Cleft lip and palate deformities are the most common congenital deformities of the facial region. This chapter will focus on the secondary correction of cleft-related deformity.

 

The management of secondary deformity must involve the surgeon, orthodontist and speech pathologist working closely with the paediatrician, ear nose and throat surgeon, plastic surgeon, and clinical psychologist when appropriate.

The clinical problem depends on the type and severity of the cleft and on the type, extent and quality of the primary surgery and any revisions of these “primary procedures”. Compromises between function, aesthetics and growth have to be made which determine the timing of surgery.
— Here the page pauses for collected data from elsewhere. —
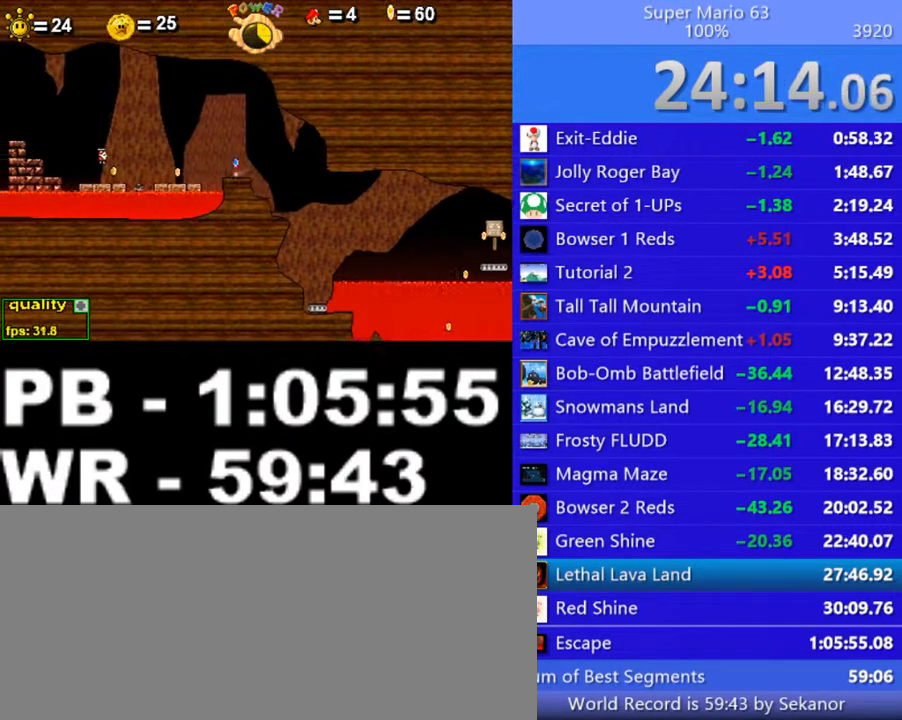
{"keys": ["left"], "events": [[50, "left", "up"], [100, "down", "up"], [100, "left", "down"], [100, "up", "down"], [450, "up", "up"]]}
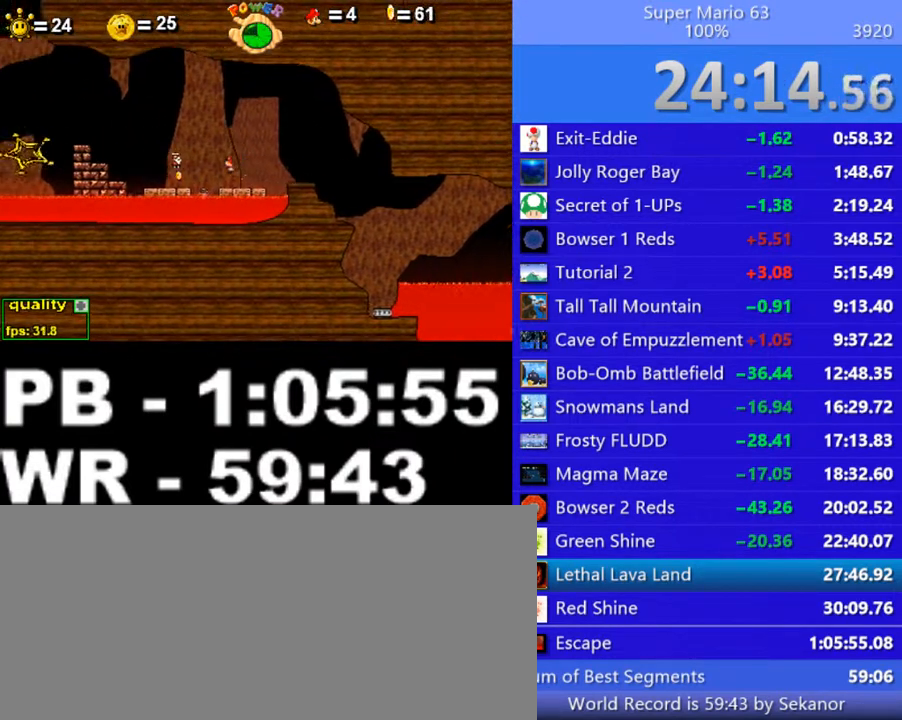
{"keys": ["left", "up"], "events": [[50, "x", "down"], [150, "x", "up"], [200, "x", "down"], [300, "x", "up"], [500, "up", "down"]]}
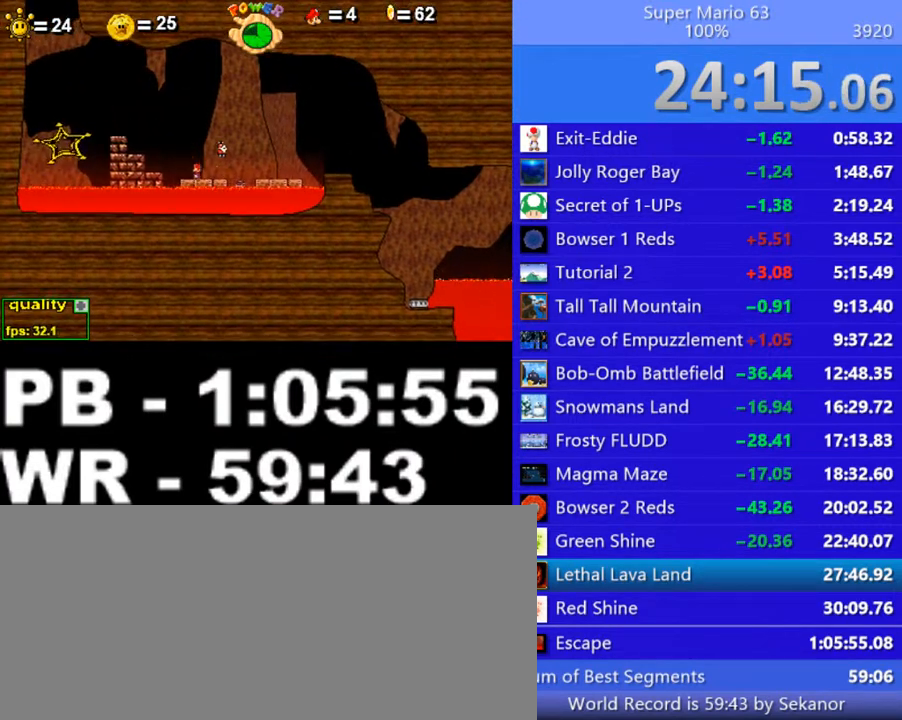
{"keys": ["left"], "events": [[450, "up", "up"]]}
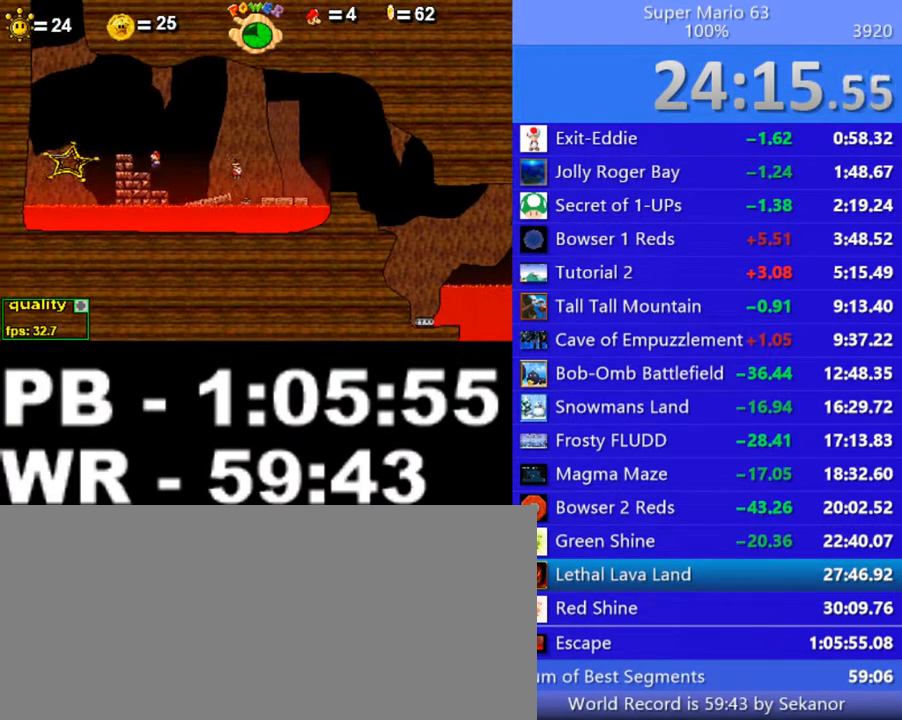
{"keys": ["left"], "events": [[150, "up", "down"], [400, "up", "up"]]}
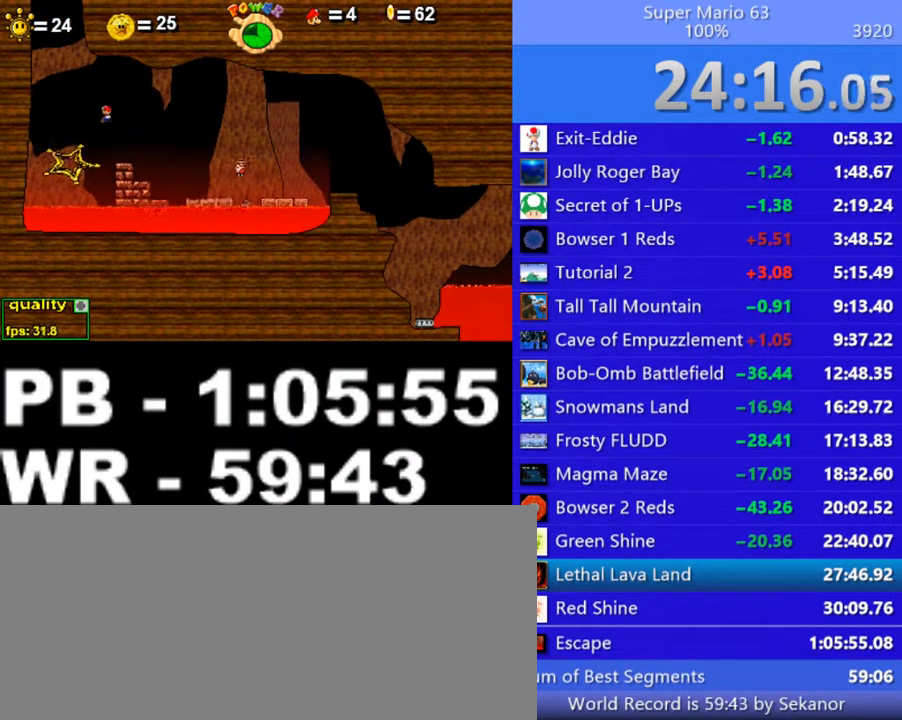
{"keys": ["right"], "events": [[100, "left", "up"], [400, "right", "down"]]}
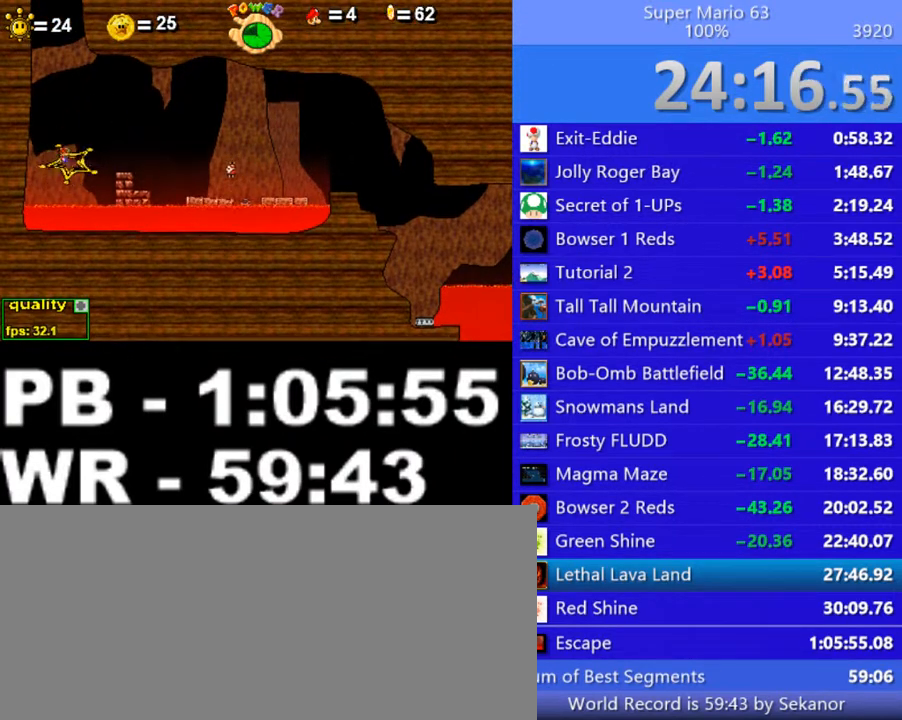
{"keys": [], "events": [[100, "right", "up"], [100, "x", "down"], [200, "x", "up"], [300, "x", "down"], [350, "x", "up"], [400, "x", "down"], [500, "x", "up"]]}
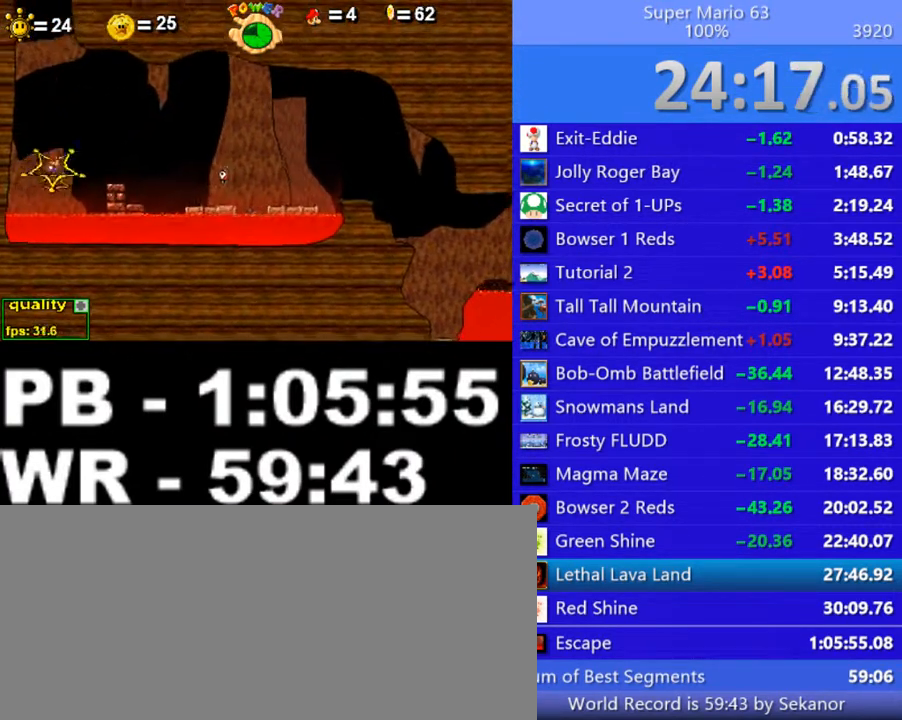
{"keys": [], "events": [[50, "x", "down"], [200, "x", "up"]]}
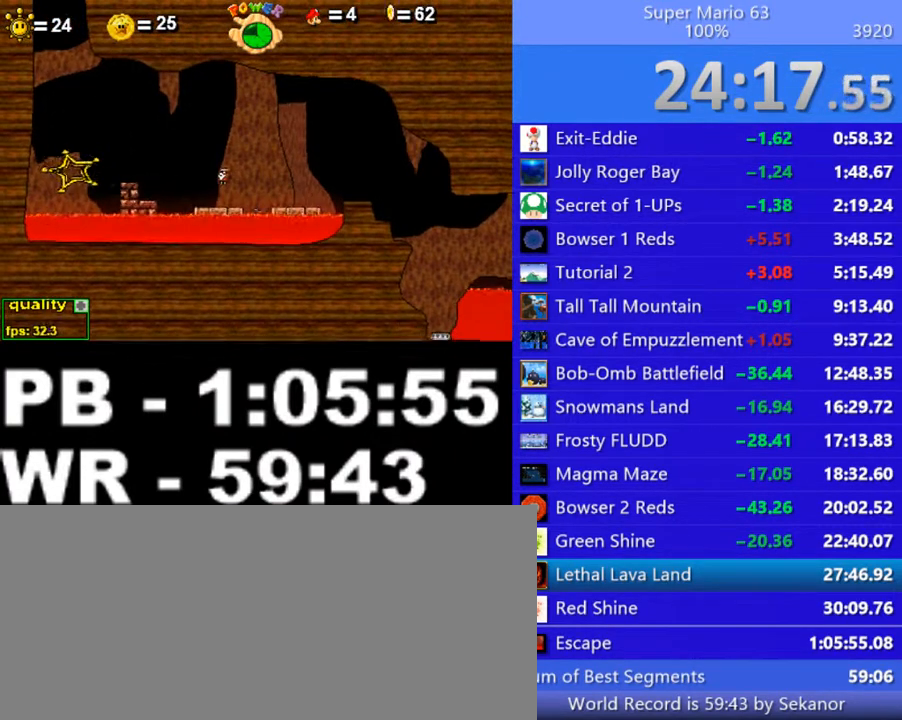
{"keys": [], "events": []}
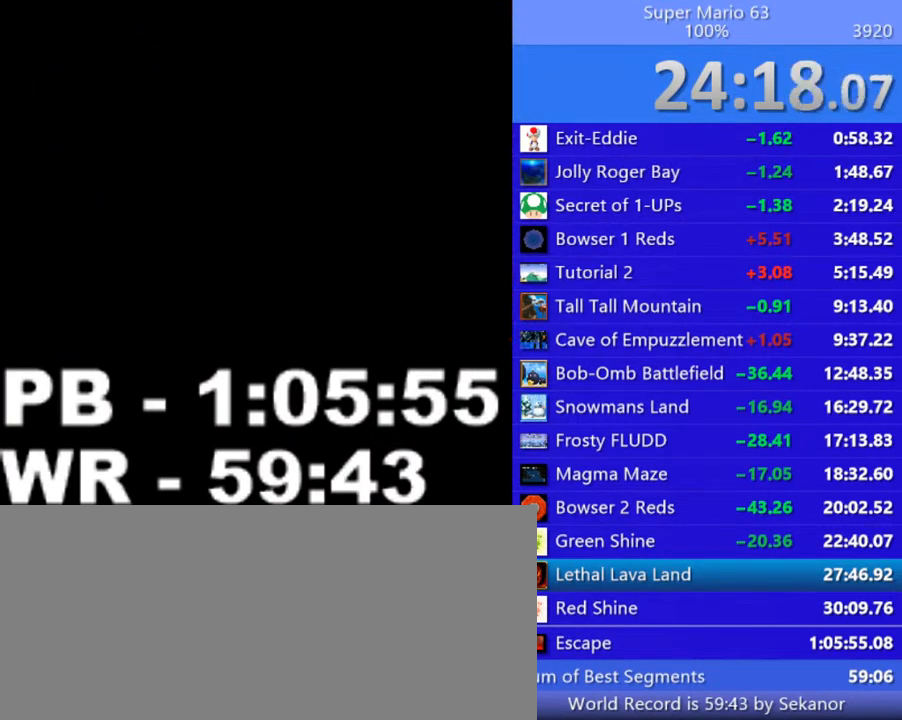
{"keys": ["minus"], "events": [[50, "minus", "down"]]}
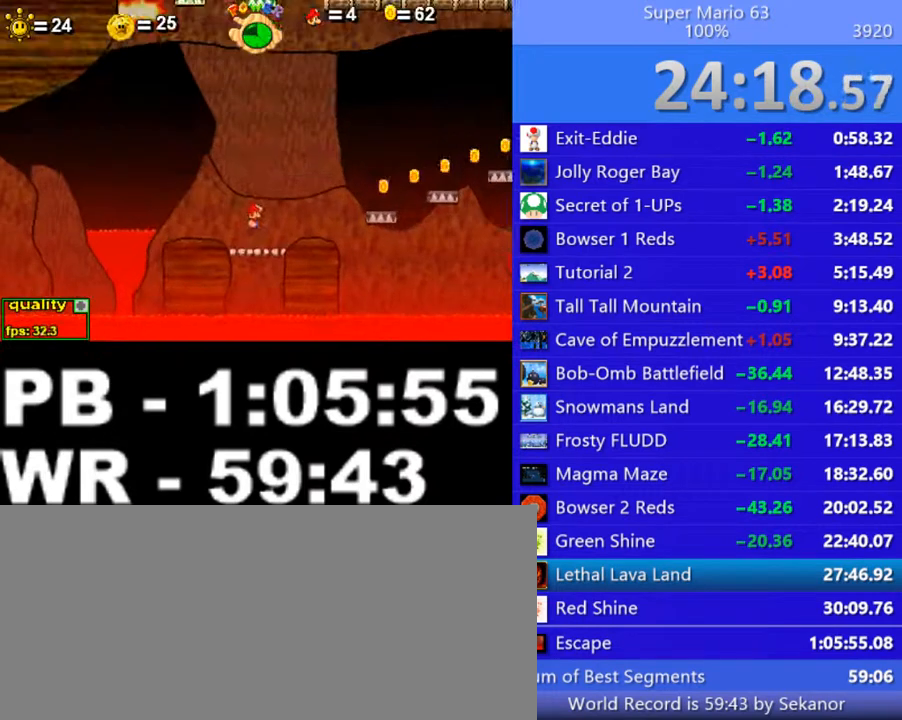
{"keys": ["minus"], "events": []}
For instance the timing of palate repair is a balance between enabling speech development and optimum facial growth. What ever the compromise the number of operations must be kept to the minimum.

Important Factors

 

1. The amount of tissue in the original embryological defect (Figure 11.1).
   Although structures may be displaced, the amount of soft tissue is not usually deficient in the unrepaired unilateral or bilateral cleft deformity (Figures 11.2a11.2d). Impaired growth and development usually arise from subsequent surgery rather than inherent differences in growth potential. The exception is in some bilateral cases where the premaxilla and pro-labial segment can be relatively small before surgical intervention (Figures 11.3a and 11.3b). True aplasia of tissue is uncommon although can be seen in cases of mid line clefting.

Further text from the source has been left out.